This post hoc analysis examined the efficacy of aripiprazole lauroxil (AL) by baseline severity of illness in the double-blind Aripiprazole Lauroxil and Paliperidone palmitate: INitiation Effectiveness study (NCT03345979) in patients with schizophrenia treated with AL every 2 months. Adults with acute schizophrenia were randomized to AL 1064 mg every 2 months or active control (paliperidone palmitate [PP] 156 mg monthly). Based on Clinical Global Impression-Severity scores, baseline severity of illness was categorized as moderate, marked, or severe. Changes from baseline in Positive and Negative Syndrome Scale (PANSS) Total score were assessed at week 25, along with PANSS items related to hostility/excitement. Numbers of patients with activation adverse events (AEs; anxiety, agitation, and insomnia) were also evaluated. Of 99 patients assigned to AL, 31 (31%) were moderately ill at baseline, 54 (55%) were markedly ill, and 14 (14%) were severely ill. With AL treatment, mean ± SE changes from baseline in PANSS Total score at week 25 were -21.1 ± 2.5 (moderately ill; baseline, 87.1), -24.1 ± 1.8 (markedly ill; baseline, 95.3), and -25.6 ± 6.4 (severely ill, baseline, 106.1). Improvements from baseline in PANSS scores related to hostility/excitement items were comparable among severity subgroups. No clear pattern of occurrence of the AEs anxiety, agitation, and insomnia was observed across baseline severity groups. In this post hoc analysis, safety related to activation and efficacy with AL treatment were comparable across baseline severity-of-illness subgroups of patients with schizophrenia.

================================

Task to complete
List the activation adverse events named in the abstract. You won't need the records.

[Extracted data entries]
================================

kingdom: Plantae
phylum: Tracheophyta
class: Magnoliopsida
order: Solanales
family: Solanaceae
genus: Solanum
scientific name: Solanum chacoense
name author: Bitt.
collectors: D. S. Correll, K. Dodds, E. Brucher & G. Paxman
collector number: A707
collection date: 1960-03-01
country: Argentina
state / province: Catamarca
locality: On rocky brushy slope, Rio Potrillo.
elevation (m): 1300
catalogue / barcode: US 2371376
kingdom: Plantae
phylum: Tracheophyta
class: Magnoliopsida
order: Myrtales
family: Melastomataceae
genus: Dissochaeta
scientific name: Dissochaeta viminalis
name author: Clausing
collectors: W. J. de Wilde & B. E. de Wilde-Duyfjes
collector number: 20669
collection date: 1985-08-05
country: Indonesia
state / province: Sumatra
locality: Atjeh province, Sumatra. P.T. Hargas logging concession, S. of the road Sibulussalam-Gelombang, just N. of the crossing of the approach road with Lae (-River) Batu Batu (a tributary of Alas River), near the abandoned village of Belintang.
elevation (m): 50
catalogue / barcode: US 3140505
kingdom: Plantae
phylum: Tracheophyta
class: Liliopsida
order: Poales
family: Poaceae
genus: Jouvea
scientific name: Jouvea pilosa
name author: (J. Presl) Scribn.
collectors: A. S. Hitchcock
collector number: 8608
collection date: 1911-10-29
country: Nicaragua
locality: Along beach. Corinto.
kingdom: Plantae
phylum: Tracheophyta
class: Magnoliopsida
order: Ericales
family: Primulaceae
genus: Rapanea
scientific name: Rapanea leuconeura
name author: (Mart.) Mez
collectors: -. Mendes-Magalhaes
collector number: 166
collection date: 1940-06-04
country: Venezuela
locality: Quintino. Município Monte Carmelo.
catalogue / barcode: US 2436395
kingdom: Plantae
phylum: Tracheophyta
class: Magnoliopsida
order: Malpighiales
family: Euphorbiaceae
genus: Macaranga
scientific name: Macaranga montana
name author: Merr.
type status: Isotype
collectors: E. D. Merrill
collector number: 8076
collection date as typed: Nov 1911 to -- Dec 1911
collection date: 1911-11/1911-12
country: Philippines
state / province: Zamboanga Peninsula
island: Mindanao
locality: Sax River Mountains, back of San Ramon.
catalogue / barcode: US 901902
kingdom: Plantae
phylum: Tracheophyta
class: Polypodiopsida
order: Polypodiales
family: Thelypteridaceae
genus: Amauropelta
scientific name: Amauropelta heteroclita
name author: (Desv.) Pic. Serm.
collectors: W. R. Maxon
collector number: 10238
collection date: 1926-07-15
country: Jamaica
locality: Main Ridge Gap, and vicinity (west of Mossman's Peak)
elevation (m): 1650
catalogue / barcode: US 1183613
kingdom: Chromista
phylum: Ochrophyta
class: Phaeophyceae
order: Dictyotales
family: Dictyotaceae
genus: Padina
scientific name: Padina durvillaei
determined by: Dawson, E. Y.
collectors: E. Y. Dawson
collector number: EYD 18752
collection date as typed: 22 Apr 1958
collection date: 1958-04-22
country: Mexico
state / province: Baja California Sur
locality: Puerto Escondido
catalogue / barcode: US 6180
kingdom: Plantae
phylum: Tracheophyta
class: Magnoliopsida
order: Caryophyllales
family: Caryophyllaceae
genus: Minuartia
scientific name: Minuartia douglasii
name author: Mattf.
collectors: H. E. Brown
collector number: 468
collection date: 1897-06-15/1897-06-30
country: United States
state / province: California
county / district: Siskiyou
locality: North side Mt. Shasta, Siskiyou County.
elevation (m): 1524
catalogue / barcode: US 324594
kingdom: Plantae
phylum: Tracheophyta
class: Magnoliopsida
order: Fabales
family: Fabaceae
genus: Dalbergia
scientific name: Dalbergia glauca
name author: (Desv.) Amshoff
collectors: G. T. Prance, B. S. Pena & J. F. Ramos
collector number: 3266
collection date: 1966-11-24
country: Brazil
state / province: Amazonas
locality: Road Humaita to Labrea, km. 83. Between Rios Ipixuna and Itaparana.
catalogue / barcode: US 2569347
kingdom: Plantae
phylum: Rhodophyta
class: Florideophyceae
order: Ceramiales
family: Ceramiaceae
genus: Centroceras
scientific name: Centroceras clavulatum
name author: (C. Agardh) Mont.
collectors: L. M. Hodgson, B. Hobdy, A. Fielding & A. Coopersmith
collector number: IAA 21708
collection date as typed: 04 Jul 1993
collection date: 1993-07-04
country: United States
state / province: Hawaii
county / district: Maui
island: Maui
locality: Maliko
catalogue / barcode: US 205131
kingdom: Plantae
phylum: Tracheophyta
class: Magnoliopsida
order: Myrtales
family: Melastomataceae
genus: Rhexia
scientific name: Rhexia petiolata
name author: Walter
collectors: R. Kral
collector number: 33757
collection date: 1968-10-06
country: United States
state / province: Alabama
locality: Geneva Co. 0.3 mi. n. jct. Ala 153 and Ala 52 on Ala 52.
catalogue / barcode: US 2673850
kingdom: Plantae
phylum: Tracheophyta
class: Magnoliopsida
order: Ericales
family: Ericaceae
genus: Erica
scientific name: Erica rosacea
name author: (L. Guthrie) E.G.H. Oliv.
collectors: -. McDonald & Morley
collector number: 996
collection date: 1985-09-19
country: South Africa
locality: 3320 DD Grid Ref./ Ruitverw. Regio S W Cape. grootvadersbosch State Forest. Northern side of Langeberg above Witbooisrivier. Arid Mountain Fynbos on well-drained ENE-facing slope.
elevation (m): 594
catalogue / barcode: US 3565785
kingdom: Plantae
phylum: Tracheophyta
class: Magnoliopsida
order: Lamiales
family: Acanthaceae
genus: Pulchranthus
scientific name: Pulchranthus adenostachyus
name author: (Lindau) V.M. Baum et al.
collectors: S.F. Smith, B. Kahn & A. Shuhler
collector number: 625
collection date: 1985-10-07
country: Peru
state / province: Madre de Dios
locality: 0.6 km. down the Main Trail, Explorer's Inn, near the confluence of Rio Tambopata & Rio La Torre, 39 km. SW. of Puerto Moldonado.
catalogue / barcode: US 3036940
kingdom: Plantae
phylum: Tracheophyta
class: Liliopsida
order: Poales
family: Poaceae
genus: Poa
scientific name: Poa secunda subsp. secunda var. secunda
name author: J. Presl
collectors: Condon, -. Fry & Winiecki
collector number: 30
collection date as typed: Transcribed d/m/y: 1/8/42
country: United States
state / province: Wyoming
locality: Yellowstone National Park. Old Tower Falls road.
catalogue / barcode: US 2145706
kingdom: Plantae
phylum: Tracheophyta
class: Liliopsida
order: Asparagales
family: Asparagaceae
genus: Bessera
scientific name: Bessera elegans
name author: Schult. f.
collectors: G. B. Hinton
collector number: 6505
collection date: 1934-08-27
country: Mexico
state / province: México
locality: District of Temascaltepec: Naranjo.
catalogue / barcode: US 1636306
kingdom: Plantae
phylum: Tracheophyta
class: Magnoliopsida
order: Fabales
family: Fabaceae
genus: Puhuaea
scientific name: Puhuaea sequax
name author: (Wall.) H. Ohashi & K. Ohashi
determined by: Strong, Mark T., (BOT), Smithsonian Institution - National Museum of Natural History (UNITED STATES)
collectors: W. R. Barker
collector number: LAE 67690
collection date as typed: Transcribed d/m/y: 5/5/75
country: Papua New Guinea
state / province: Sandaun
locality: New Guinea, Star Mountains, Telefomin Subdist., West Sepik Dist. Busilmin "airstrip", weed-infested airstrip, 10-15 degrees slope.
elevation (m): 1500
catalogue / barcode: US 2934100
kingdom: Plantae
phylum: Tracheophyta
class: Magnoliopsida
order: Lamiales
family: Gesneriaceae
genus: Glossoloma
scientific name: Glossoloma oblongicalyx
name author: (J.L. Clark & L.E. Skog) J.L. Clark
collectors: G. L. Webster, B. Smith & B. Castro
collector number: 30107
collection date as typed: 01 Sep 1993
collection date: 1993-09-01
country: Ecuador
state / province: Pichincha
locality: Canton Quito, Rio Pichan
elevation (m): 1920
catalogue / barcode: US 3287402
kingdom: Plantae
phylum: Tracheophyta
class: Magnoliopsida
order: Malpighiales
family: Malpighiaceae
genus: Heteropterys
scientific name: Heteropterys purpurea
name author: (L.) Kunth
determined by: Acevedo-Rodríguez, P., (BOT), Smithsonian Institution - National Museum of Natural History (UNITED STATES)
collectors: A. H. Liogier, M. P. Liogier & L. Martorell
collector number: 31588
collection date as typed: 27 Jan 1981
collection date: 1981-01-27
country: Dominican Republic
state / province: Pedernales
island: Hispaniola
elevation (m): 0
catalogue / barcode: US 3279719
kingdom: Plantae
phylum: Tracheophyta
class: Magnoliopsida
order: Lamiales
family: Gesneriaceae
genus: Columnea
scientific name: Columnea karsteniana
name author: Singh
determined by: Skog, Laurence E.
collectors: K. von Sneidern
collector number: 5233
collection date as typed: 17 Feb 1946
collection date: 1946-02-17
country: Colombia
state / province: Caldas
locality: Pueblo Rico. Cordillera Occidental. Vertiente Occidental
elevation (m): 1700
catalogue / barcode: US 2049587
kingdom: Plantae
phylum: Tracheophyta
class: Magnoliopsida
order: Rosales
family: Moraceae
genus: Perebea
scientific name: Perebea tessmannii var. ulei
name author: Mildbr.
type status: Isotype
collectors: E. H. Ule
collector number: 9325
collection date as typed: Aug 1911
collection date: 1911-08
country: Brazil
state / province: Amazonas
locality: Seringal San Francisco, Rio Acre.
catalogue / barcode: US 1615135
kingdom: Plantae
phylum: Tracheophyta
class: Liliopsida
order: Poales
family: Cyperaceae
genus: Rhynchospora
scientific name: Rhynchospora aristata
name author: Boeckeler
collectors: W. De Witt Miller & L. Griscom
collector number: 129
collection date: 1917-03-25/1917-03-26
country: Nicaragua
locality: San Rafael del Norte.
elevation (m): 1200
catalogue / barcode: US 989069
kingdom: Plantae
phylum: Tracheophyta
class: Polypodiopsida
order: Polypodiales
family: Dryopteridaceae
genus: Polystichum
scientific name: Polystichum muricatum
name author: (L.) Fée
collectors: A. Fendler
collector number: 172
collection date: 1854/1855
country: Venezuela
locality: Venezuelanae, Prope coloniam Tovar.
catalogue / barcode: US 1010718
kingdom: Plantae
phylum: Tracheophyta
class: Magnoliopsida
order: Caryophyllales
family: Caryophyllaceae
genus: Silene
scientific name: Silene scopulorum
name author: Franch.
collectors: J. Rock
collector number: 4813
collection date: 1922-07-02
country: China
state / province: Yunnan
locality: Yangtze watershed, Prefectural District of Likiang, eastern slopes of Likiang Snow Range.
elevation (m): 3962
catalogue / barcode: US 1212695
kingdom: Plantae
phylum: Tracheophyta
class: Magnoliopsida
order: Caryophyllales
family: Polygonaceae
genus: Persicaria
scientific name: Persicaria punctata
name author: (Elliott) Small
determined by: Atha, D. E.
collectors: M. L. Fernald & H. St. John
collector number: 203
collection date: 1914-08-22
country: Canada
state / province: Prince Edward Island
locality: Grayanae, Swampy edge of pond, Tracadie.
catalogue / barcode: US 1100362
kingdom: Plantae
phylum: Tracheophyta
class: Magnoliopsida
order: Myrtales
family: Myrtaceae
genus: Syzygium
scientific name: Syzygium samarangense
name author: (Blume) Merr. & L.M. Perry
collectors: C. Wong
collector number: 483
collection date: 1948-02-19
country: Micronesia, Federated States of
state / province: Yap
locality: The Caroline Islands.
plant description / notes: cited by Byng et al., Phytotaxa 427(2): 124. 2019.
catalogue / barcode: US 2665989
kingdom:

================================

Solution to this exercise
Anxiety, agitation, and insomnia.